Échange avec les représentants de la communauté chypriote turque

En marge de la session, le président de la délégation luxembourgeoise, Gusty Graas, a eu l'occasion d'échanger avec les représentants de la communauté chypriote turque. Les discussions ont notamment porté sur certains enjeux majeurs tels que l'assimilation à l'accord d'association Türkiye-UE et l'exclusion de facto de la communauté du programme Erasmus. Les élus de la République turque de Chypre du Nord ont plaidé en faveur d'une solution politique équitable, plaçant les deux parties sur un pied d'égalité, et ont réaffirmé leur aspiration à l'établissement d'une Chypre fédérale.
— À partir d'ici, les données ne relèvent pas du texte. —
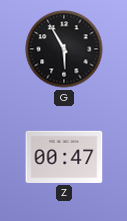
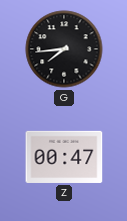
G: 5:55 -> 7:44
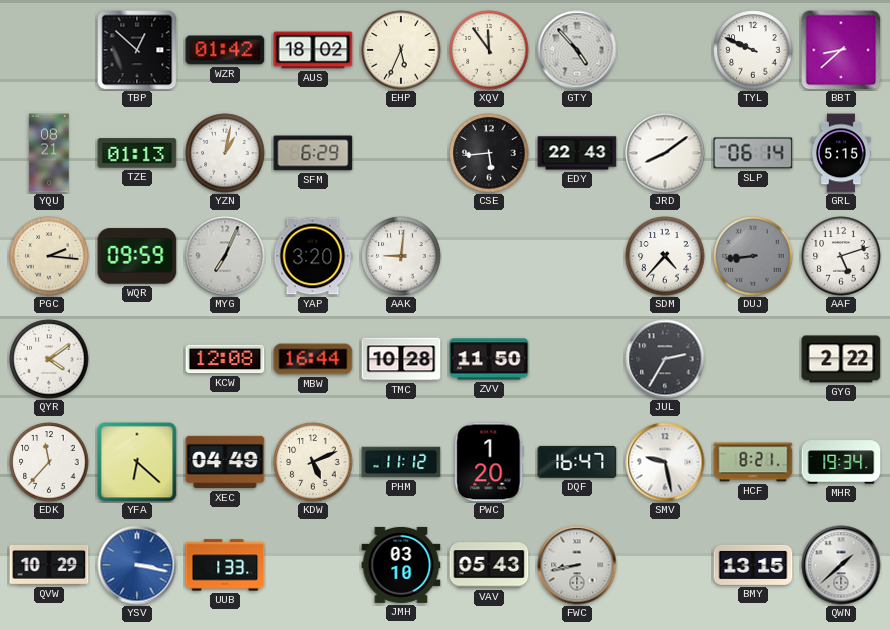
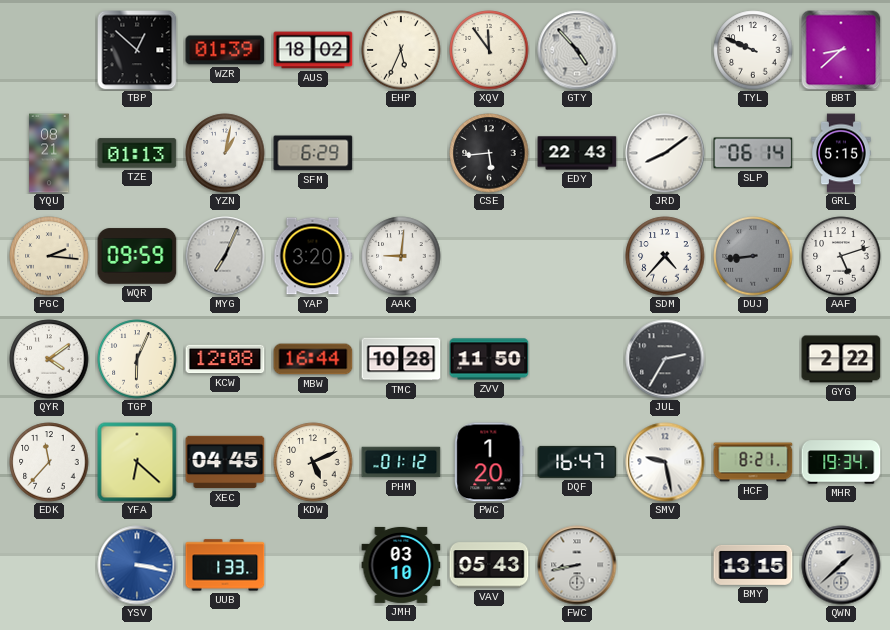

Il convient de rappeler que les élus de la communauté chypriote turque bénéficient d'un droit de parole au sein de l'Assemblée, conformément à la Résolution 1376 (2004). Adoptée dans la foulée de l'échec du plan Annan rejeté par la communauté chypriote grecque, cette résolution rend hommage aux Chypriotes turcs qui s'étaient prononcés en faveur de la réunification et d'un avenir européen.

APCE Session hiver 2026 - échange représentants turcs chypriotes
De gauche à droite : M. Hasan Taçoy (Parti de l'unité nationale), Gusty Graas, Armağan CANDAN (Parti républicain turc).